== ENTRIES PROVIDED ==
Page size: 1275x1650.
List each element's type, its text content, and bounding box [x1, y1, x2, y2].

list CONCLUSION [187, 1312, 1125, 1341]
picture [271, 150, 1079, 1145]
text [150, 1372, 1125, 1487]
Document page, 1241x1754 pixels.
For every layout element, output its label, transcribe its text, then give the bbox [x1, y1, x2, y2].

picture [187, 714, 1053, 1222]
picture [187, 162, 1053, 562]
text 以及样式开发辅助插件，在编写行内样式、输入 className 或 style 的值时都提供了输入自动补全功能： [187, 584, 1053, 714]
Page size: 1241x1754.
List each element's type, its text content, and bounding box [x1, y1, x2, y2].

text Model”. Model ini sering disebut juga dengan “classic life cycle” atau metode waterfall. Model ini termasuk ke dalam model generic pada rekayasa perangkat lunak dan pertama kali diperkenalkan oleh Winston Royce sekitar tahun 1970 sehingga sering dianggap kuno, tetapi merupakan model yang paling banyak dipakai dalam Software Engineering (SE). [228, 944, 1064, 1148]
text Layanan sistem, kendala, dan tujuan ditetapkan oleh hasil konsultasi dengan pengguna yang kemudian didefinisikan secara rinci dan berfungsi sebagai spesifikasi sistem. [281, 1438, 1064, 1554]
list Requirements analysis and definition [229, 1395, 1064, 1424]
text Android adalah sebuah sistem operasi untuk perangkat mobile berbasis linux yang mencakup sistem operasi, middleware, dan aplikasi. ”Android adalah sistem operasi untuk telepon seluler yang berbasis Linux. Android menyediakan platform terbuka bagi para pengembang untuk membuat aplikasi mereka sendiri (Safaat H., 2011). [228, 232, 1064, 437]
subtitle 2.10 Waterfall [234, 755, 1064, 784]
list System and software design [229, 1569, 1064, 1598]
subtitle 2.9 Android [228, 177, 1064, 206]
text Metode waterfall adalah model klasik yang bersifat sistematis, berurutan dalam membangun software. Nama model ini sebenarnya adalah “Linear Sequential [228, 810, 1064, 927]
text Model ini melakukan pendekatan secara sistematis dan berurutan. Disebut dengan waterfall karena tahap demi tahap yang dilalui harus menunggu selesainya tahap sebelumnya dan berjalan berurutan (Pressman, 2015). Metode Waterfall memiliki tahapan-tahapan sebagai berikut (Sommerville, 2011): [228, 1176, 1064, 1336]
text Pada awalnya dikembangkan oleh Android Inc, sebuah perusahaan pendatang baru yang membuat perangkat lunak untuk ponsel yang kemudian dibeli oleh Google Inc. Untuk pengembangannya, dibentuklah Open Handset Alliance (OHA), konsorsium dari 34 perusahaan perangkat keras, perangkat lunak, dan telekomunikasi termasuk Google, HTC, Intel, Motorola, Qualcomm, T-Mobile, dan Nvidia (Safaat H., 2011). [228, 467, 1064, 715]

== EXERCISE ==
For every line in the listing above that contains "size", copy that line.

== ANSWER SECTION ==
Page size: 1275x1650.
Page size: 1241x1754.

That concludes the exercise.